We have a 30 ft Travel Trailer that is always stocked, and topped off with propane, and on the charger. We also have two generators.
We have a large chest type freezer, but it is empty, as we have rotated out of that type of storage, long ago.
I don't use any open flame inside the house without adequate ventilation.
Notice that although you can cook with a propane or natural gas stove, that you are strongly warned against just running the flame to heat a room. It'll flat kill you in a trailer.
People have been asphyxiated in tents using butane stoves.
WE have adequate freeze dried foods to carry us for a week without cooking, then caned and instant foods that require heating, and then into our raw dry pack foods that require a lot of processing. At that point we will either be in a new area, with the means to prepare these more complicated foods or the emergency is over.
We lived on our food storage for almost a year when I went back to school with a wife and two kids, and one on the way. I thank God for a frugal well prepared wife, who knew how to do all this.
A regular vacuum sealer will seal mylar bags. You can reseal chip bags, and that is the same thing.
re-use the mylar bags and re-seal them until empty.
If you don't have access to 6 gal tins, (the green ones all the older Mormons have) just use the free plastic pails at your donut shop. I give them an opener that leaves the lid intact, and they give me all the buckets I need.
If you have to drive 100 miles to the Bishop's storehouse, you are in the same situation as I am. I obtain orders from the ward, and take my truck, and have everyone chip in on my fuel. However, that is just to obtain raw materials, the Ward can get the dry pack canner and the sealer and mylar bags on rotation from the Stake. That should be a minimum of fuss, and travel.
Check prices at the suppliers who ship, and see if it is less to order and ship to you, than to drive, even with people sharing fuel.

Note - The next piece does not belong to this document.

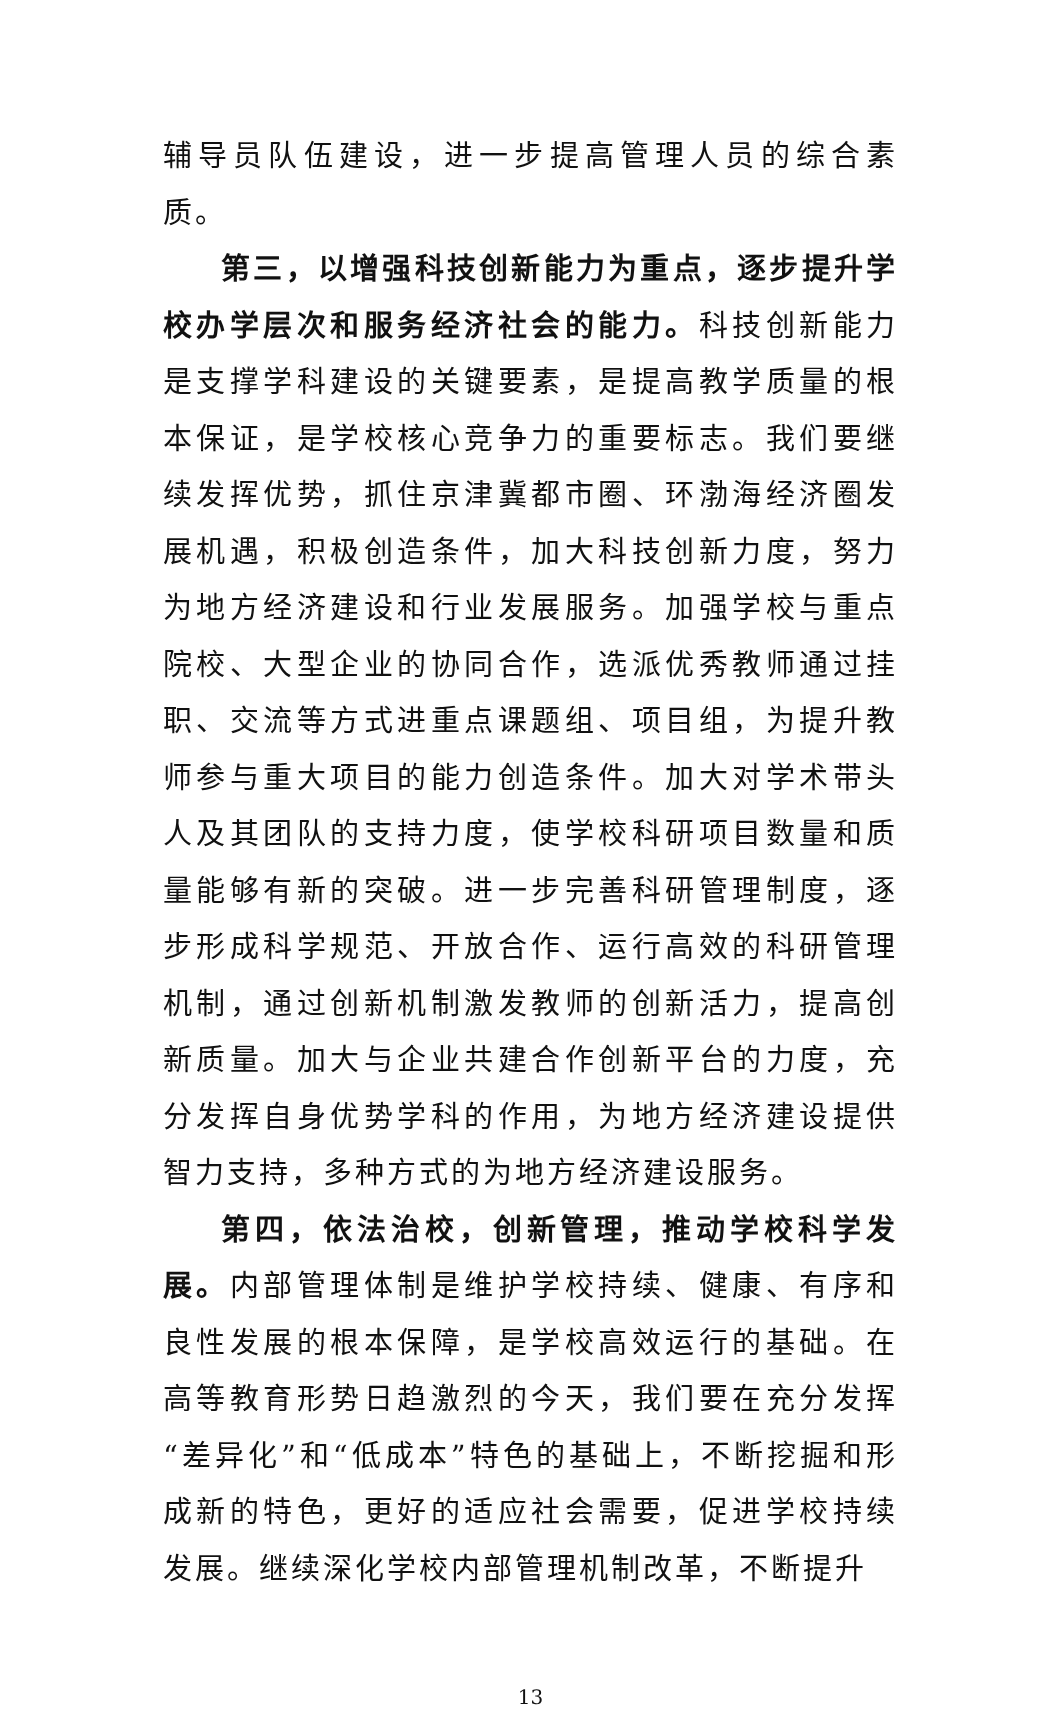辅导员队伍建设，进一步提高管理人员的综合素质。
第三，以增强科技创新能力为重点，逐步提升学校办学层次和服务经济社会的能力。科技创新能力是支撑学科建设的关键要素，是提高教学质量的根本保证，是学校核心竞争力的重要标志。我们要继续发挥优势，抓住京津冀都市圈、环渤海经济圈发展机遇，积极创造条件，加大科技创新力度，努力为地方经济建设和行业发展服务。加强学校与重点院校、大型企业的协同合作，选派优秀教师通过挂职、交流等方式进重点课题组、项目组，为提升教师参与重大项目的能力创造条件。加大对学术带头人及其团队的支持力度，使学校科研项目数量和质量能够有新的突破。进一步完善科研管理制度，逐步形成科学规范、开放合作、运行高效的科研管理机制，通过创新机制激发教师的创新活力，提高创新质量。加大与企业共建合作创新平台的力度，充分发挥自身优势学科的作用，为地方经济建设提供智力支持，多种方式的为地方经济建设服务。
第四，依法治校，创新管理，推动学校科学发展。内部管理体制是维护学校持续、健康、有序和良性发展的根本保障，是学校高效运行的基础。在高等教育形势日趋激烈的今天，我们要在充分发挥“差异化”和“低成本”特色的基础上，不断挖掘和形成新的特色，更好的适应社会需要，促进学校持续发展。继续深化学校内部管理机制改革，不断提升
13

I brought a ton and a half of supplies on the last run, it cost 78 dollars for fuel, and I paid about 20 dollars for my share of the fuel. We divided it up according to how much weight each person had, rather than dividing it across the board.
I am shifting all my 5 gal buckets over to # 10 cans, in boxes, using the Stake's canner.
I am saving the 6 gal cans for some future possible use.
I use mouse bait, in the garage (I don't store any food out there, I just don't want them out there) and in the sheds, and the storage area. So far no problems.
We constantly use from our storage, and replace some each month.
Just bought some butter with a 10 year shelf life.